By Marvin Tort
Expect some form of “rationing” to start in about two weeks, even with some easing on the Luzon-wide lockdown after April 30. And by this, I refer not only to food and other items but also in terms of work opportunities and access to various types of services. In fact, I foresee “rationing” to be a big part of our lives in the next couple of years, at least. What will be rationed? Supplies, to begin with. Many manufacturers and processors are still grappling with bottlenecks in raw material supply, in personnel, and in distribution. And even after the enhanced community quarantine (ECQ), as we move to another mode of quarantine or restriction, many of these bottlenecks will remain. For how long, we do not know.
“Access” will likewise be rationed, as movement will remain restricted. Some will be given priority, for one reason or the other, just like under the ECQ. But most will have to wait and see. People will be given a “fixed amount” of access initially, with the “ration” of access and mobility perhaps being increased over time. Public transportation will have to be rationed, initially.
Resources will also have to be rationed at the onset, and this covers both public and private resources. Many public agencies and private corporations have “advanced” a significant amount of resources since March to help the public cope with the pandemic. Some bonuses were actually given ahead particularly to employees. Moving forward, remaining resources for the year and the year after will have to be released in a calibrated manner. Resource allocation will have to be managed, or rationed.
Even the National Government is somewhat overextended at this point. And, any debt incurred now as a result of the great need for resources to address the pandemic is a sure “tax” in the future. How, when, and from whom that “tax” will be collected is anybody’s guess, but it will have to be collected, one way or the other. Public resources will likewise have to be rationed and reprioritized in the coming years.
Speaking of rations, it is distressing to note that some local governments have had to “ration” assistance as well, particularly local units that are somewhat cash-strapped or ill-prepared in terms of resources to deal with the pandemic. I am sure that if one will only bother to review the annual audit reports of LGUs prepared by the Commission on Audit, many will be found to have “underfunded” trust funds for disaster management.
While the Bayanihan Fund is supposed to help address this problem, it is far from sufficient to cover all the poor households that are in dire need of help. I have heard of one first-class municipality that was budgeted to receive over P11 million from that special fund. But, considering the number of poor households in the area, estimated at around 4,000 out of 12,000 households in all, then that amount will have to be equitably “rationed” to maximize its benefit.
That budget comes out to about P2,750 per household, which has an average composition of four individuals. Divide that by the total number of days in lockdown, say 45 days, then that amount translates to about P61 per day for a family of four. And, that is assuming a poverty incidence of only 30% in that municipality. That daily budget can perhaps cover no more than a kilogram of rice and two small sardine cans to cover three meals for a family of four.

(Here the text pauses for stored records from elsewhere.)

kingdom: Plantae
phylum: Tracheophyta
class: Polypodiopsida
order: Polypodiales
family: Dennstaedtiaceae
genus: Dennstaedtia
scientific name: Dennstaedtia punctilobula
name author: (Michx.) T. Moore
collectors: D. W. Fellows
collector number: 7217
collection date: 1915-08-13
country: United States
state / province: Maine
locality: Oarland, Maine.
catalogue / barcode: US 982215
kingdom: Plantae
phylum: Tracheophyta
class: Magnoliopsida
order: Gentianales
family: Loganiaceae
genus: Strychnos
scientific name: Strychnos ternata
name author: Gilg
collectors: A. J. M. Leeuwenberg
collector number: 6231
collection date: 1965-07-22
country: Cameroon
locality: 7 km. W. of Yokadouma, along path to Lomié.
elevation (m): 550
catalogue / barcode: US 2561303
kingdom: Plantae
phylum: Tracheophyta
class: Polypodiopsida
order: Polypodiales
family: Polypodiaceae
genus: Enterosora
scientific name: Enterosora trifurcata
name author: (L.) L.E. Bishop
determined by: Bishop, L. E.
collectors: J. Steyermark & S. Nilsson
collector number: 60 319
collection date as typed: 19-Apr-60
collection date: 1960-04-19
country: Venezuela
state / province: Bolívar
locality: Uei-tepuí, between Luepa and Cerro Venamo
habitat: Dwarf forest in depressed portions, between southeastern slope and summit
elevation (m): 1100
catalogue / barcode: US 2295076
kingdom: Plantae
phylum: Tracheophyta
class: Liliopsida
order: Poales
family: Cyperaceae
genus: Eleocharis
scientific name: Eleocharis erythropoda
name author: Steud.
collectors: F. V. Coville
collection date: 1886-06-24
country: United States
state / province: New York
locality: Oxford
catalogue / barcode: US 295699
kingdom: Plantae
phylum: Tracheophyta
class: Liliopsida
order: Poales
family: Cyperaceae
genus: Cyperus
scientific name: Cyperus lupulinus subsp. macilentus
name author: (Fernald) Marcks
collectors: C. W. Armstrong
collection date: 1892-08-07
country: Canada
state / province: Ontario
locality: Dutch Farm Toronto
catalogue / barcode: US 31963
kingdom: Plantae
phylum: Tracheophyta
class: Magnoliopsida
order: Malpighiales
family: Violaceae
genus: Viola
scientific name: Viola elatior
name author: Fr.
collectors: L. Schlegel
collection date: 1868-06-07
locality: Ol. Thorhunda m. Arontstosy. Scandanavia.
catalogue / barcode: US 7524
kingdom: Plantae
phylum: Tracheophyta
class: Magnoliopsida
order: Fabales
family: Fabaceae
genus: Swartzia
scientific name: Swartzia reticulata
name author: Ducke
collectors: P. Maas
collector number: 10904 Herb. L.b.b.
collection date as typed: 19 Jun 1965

Better than nothing, of course. But the fact remains that unless LGUs have prepared for such eventualities, then they will be hard-pressed to provide assistance to their constituents. Even with the declaration of a national emergency, which then allows LGUs to draw on disaster funds, if such trust funds have been mismanaged, then there will not be much to draw on.
The thing is, even if the Commission on Audit audits LGUs annually and flags down deficiencies in disaster trust funds, unless LGUs are made to strictly comply with rules with respect to funding such trusts over time, then deficiencies will remain. LGUs that are non-compliant should not be given much leeway to address audit deficiencies, for such negligence borders on the criminal if trust funds are depleted when disasters happen.
If there is one lesson to be learned from the COVID-19 pandemic, it now reveals to the public the capabilities, or lack thereof, of both the national government and LGUs to respond to disasters. Moreover, it is an opportunity to audit which LGUs have been compliant in providing for disaster trust funds, and which ones were deficient. In the case of the latter, it raises the question whether such deficiency negatively affected the delivery of assistance to constituents.
In the case of wealthier LGUs, it is easy enough to re-channel resources and reallocate them to disaster response and assistance. But what about the poor towns in the provinces, who rely mostly on real property taxes, business licenses, and internal revenue allotments for income? What about barangays that have not been receiving their just share in local taxes? How are they to help their own people in times of need?
Deep pockets do not necessarily mean unlimited funds. Even the private sector can do and give only so much, either by way of donations or assistance or tax payments in advance. LGUs will have to learn to better manage resources, and save for a rainy day. There are good years, and there are lean years. Only by setting aside can LGUs have ample resources during bad periods. LGUs must fend for themselves, because they cannot always rely on the National Government.
Bottomline here is this: disaster funds are set aside for a reason. They are built little by little, and over time. But such trust funds must be funded religiously and consistently. LGUs that fail to do so must be held accountable and liable. At the end of the day, the efficient management of such LGU funds spell the difference between disaster management and disastrous management.
Marvin Tort is a former managing editor of BusinessWorld, and a former chairman of the Philippines Press Council.